··· Data to process

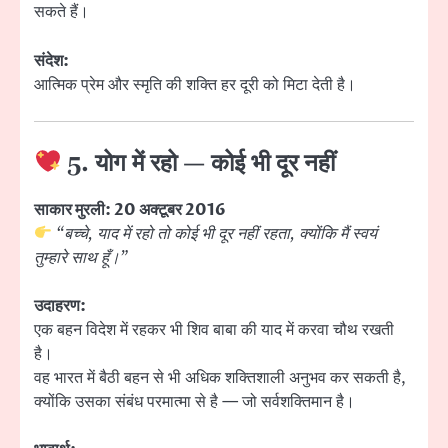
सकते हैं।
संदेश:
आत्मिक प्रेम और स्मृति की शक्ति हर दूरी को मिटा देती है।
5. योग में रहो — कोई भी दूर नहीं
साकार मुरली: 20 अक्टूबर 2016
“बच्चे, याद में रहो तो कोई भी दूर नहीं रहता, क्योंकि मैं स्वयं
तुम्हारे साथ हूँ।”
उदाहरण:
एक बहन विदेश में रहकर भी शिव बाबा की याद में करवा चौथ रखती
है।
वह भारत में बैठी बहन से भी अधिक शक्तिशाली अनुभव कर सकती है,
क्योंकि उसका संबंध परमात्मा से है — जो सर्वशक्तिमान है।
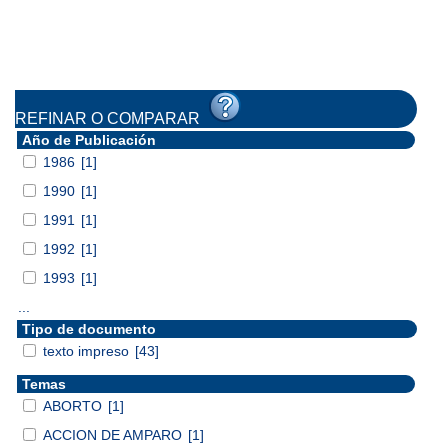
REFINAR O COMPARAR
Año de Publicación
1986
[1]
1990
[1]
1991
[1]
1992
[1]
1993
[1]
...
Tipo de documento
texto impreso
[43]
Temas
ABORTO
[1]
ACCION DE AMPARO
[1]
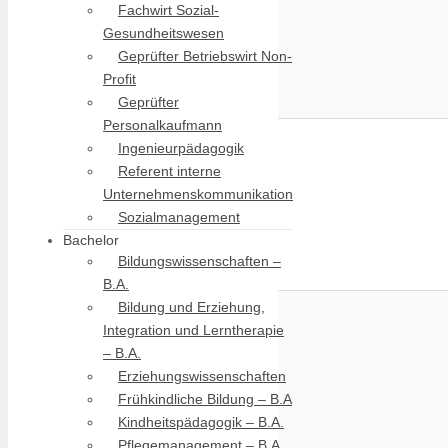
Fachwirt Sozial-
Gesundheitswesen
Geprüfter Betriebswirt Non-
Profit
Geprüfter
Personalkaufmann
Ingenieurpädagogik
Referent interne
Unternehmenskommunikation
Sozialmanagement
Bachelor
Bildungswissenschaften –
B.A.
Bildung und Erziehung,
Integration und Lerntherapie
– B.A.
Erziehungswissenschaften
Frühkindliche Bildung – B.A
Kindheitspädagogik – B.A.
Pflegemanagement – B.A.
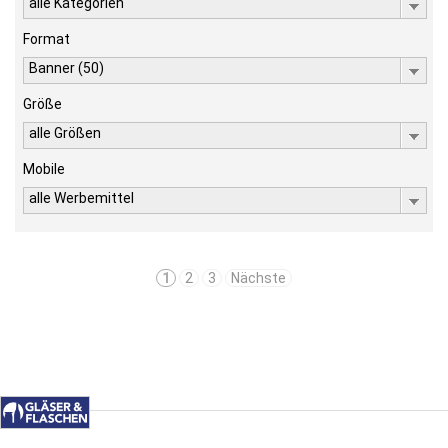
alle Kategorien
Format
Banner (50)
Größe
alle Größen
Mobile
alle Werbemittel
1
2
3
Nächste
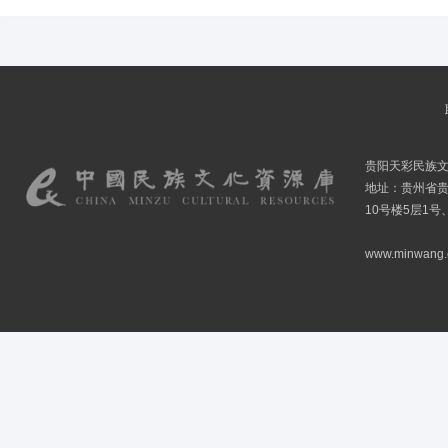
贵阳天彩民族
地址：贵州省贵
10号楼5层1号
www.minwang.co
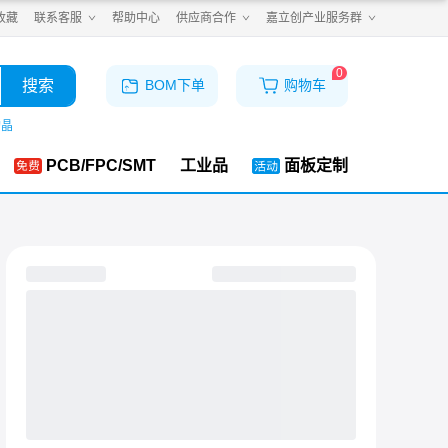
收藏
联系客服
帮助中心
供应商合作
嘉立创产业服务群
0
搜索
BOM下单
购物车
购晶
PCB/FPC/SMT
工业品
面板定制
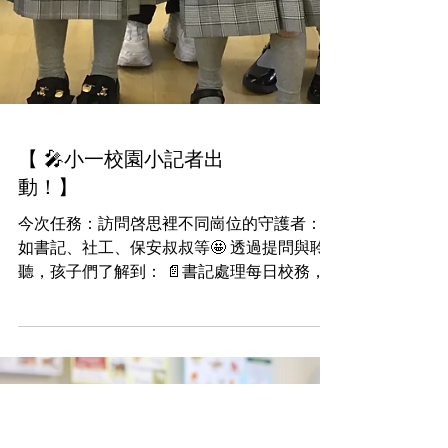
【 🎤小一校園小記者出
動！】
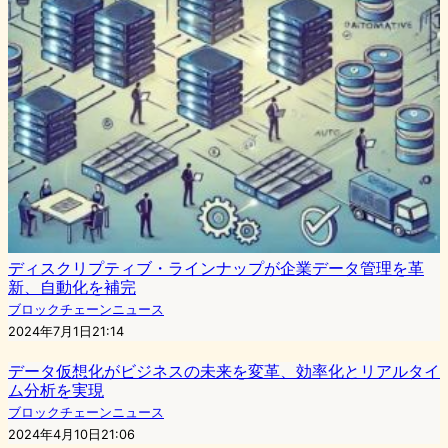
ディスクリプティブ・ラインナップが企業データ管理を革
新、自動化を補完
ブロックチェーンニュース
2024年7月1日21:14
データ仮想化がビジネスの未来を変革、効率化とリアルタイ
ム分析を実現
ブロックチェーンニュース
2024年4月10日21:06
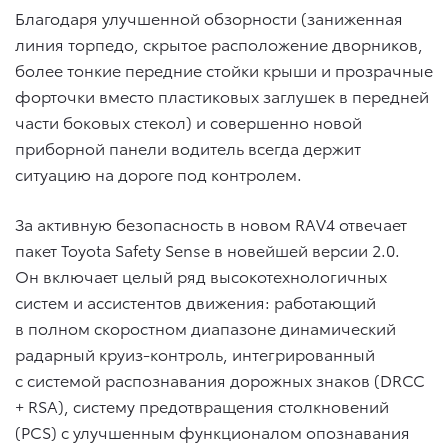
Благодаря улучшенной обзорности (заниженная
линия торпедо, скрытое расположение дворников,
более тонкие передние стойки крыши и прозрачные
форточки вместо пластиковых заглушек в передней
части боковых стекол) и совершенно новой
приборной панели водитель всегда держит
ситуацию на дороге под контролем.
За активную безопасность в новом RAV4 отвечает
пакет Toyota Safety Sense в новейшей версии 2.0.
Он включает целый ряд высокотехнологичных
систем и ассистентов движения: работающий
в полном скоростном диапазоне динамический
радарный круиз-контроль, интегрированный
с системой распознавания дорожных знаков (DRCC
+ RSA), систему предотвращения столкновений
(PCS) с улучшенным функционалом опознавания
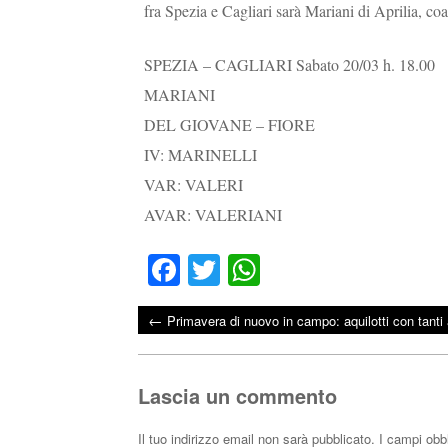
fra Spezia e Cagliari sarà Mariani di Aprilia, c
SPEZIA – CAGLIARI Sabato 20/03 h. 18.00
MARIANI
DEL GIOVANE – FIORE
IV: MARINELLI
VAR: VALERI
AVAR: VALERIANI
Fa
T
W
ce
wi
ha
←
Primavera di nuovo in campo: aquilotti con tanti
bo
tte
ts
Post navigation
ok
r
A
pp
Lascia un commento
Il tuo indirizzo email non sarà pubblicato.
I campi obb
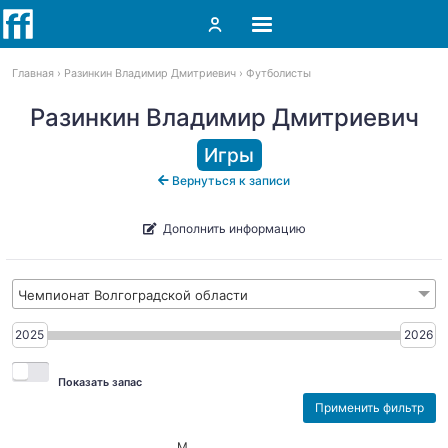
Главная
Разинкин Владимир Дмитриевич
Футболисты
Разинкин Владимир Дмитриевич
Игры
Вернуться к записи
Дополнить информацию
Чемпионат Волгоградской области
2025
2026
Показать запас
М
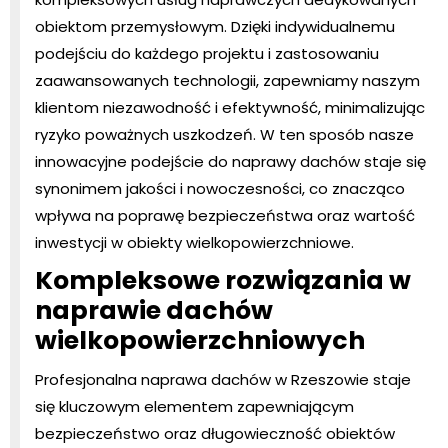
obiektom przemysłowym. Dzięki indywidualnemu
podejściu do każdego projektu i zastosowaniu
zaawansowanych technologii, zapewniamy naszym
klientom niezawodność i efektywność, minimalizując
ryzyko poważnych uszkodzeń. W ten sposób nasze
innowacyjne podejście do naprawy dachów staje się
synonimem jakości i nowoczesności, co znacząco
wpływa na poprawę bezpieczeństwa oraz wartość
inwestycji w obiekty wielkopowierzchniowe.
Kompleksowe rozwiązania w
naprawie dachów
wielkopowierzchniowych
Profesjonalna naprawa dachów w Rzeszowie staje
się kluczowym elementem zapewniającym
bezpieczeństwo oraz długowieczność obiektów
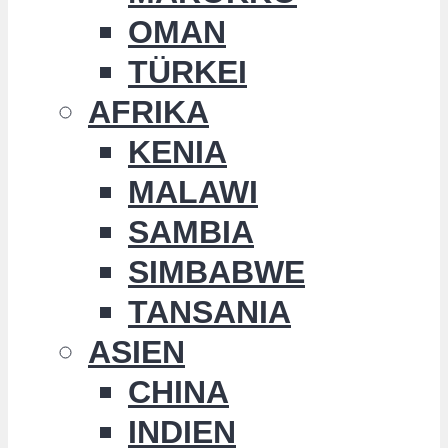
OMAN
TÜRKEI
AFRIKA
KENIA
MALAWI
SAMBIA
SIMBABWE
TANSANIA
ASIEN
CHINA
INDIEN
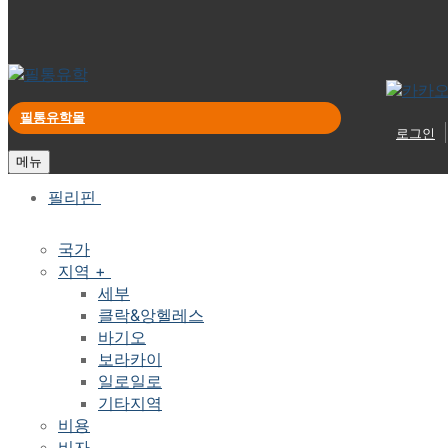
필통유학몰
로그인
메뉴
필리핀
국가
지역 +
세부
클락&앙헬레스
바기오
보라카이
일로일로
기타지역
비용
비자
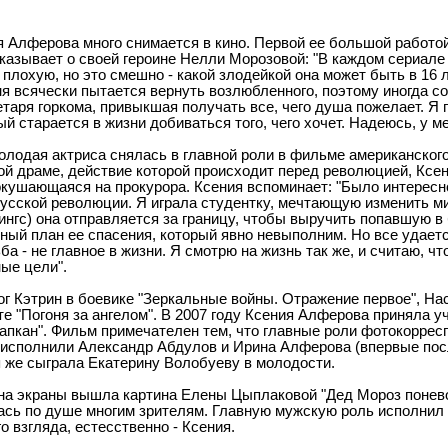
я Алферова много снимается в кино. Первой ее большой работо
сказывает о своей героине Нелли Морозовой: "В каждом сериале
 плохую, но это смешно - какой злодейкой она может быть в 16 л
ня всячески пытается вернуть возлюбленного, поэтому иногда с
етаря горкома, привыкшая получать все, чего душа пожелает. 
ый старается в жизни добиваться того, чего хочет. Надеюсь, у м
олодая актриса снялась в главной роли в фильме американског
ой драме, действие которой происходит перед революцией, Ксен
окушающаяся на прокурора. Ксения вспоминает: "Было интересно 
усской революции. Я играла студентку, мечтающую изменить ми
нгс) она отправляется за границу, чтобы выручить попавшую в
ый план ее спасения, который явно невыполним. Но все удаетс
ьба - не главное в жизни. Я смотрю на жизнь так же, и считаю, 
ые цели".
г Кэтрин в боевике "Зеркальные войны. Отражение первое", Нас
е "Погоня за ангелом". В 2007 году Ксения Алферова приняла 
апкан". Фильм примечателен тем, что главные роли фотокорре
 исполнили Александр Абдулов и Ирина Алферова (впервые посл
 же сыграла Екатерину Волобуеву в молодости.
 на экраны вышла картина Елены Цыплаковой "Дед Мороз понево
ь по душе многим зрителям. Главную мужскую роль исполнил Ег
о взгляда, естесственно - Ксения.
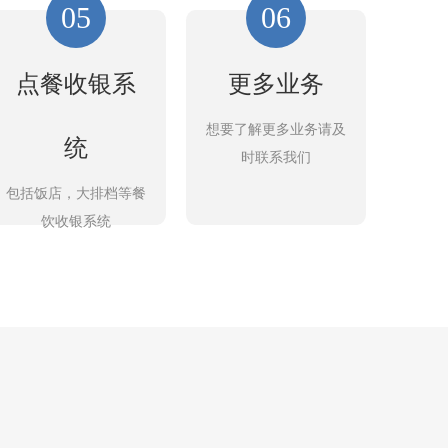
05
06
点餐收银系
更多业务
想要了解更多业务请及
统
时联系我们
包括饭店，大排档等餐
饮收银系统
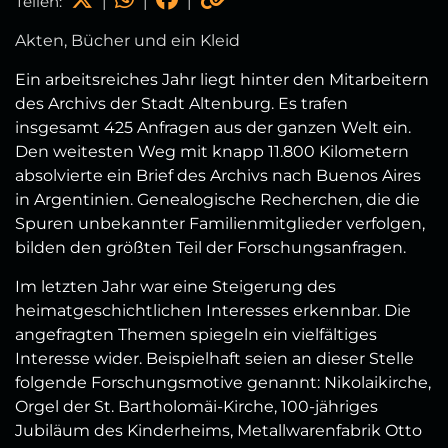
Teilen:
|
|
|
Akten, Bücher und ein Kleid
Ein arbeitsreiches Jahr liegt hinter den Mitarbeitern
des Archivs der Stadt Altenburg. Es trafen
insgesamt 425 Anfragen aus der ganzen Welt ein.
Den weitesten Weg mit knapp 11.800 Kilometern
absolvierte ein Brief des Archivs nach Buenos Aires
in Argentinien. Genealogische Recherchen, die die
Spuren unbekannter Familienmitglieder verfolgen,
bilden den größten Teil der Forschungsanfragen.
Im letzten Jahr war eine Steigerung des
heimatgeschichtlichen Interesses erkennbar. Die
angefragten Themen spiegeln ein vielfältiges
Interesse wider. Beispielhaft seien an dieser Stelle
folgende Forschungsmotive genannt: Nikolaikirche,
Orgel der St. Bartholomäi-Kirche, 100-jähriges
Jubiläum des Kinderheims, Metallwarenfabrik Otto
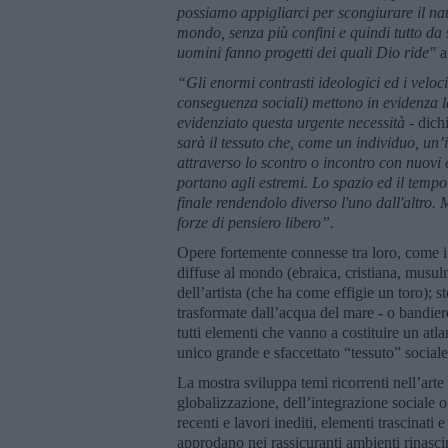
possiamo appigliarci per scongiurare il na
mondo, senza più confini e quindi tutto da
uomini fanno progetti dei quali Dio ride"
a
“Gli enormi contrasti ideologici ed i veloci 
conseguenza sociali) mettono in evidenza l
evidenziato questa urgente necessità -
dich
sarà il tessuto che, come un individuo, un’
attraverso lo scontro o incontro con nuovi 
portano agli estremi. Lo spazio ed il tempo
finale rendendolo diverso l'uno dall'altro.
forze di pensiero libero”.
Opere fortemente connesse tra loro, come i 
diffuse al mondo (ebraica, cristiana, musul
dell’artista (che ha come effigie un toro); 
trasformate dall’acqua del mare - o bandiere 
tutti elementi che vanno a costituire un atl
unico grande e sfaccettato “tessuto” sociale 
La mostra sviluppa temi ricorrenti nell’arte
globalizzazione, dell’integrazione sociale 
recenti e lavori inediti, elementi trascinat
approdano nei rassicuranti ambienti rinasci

······

Exercise description: Format the lines of extracted text from the line containing "alle Kategorien" through the line containing "2024年4月10日21:06", both included, as a numbered list, leaving out blank lines and pictures.

Exercise response:
1. alle Kategorien
2. Format
3. Banner (50)
4. Größe
5. alle Größen
6. Mobile
7. alle Werbemittel
8. 1
9. 2
10. 3
11. Nächste
12. 贵阳天彩民族
13. 地址：贵州省贵
14. 10号楼5层1号
15. www.minwang.co
16. 收藏
17. 联系客服
18. 帮助中心
19. 供应商合作
20. 嘉立创产业服务群
21. 0
22. 搜索
23. BOM下单
24. 购物车
25. 购晶
26. PCB/FPC/SMT
27. 工业品
28. 面板定制
29. 【 🎤小一校園小記者出
30. 動！】
31. ディスクリプティブ・ラインナップが企業データ管理を革
32. 新、自動化を補完
33. ブロックチェーンニュース
34. 2024年7月1日21:14
35. データ仮想化がビジネスの未来を変革、効率化とリアルタイ
36. ム分析を実現
37. ブロックチェーンニュース
38. 2024年4月10日21:06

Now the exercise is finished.